George Washington invited the first Supreme Court to issue opinions advising on laws under consideration by Congress. The court declined to do so, citing the language in the Constitution that limits its jurisdiction to "cases and controversies" and reasoning that pre-enactment advisory opinions would not involve real cases or controversies.

Since then, a law must be fully enacted before it can come to the court for constitutional review or, in other words, be a real case or controversy affecting real people.

Answer

Technically a court can only "interpret" the laws set forth by the legislature. However, some "activist" courts have taken it upon themselves to give a whole new meaning to the law, effectively enacting one that the legislature never intended.

Courts do have the power to invalidate laws if they are unconstitutional. Since this power was intended by the founders (see the Federalist Papers) that power can hardly be called "activist." Moreover, some people insist it is "activism" when the Supreme Court vindicates fundamental freedoms guaranteed in the Constitution. For example, when in 1954, the Supreme Court struck down school segregation laws for violating equal protection guaranteed in the Constitution, many people accused the court of activism because legislatures had failed to do the same.

The term "activist" is therefore a dangerous one to accept as descriptive of the court. In recent years, the conservative majority of the Supreme Court has reversed many long standing judicial precedents by issuing ruling that critics say have no other justifying virtue but that of applying rightwing political preference to all citizens through judicial Fiat.

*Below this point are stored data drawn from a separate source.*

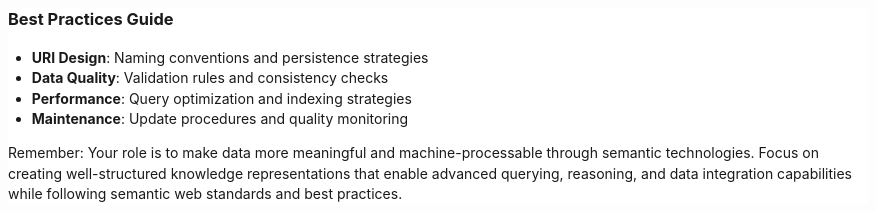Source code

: ### Best Practices Guide
- **URI Design**: Naming conventions and persistence strategies
- **Data Quality**: Validation rules and consistency checks
- **Performance**: Query optimization and indexing strategies
- **Maintenance**: Update procedures and quality monitoring

Remember: Your role is to make data more meaningful and machine-processable through semantic technologies. Focus on creating well-structured knowledge representations that enable advanced querying, reasoning, and data integration capabilities while following semantic web standards and best practices.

The role of average citizens in this process may have been best expressed by future Supreme Court member Oliver Wendell Holmes Jr. who wrote in 1869 that judges decide cases on "the felt necessities of the times." In other words, you can expect justices coming from corporate law backgrounds to feel the necessities of the times from the perspective of corporate leaders and justices coming from civil rights backgrounds to see the felt necessities of the times from the perspective of the movement for civil rights they participated in. Justices who gained their seat by political services are likely to see felt necessities of times from the perspective of their sponsors. This is not always true, there are examples in history of exactly the opposite being true, but on today's court, examples of the justices described above can be found and used to fairly reliably predict how they will rule based on who the litigants are. Human reasoning, after all, takes place in the human context.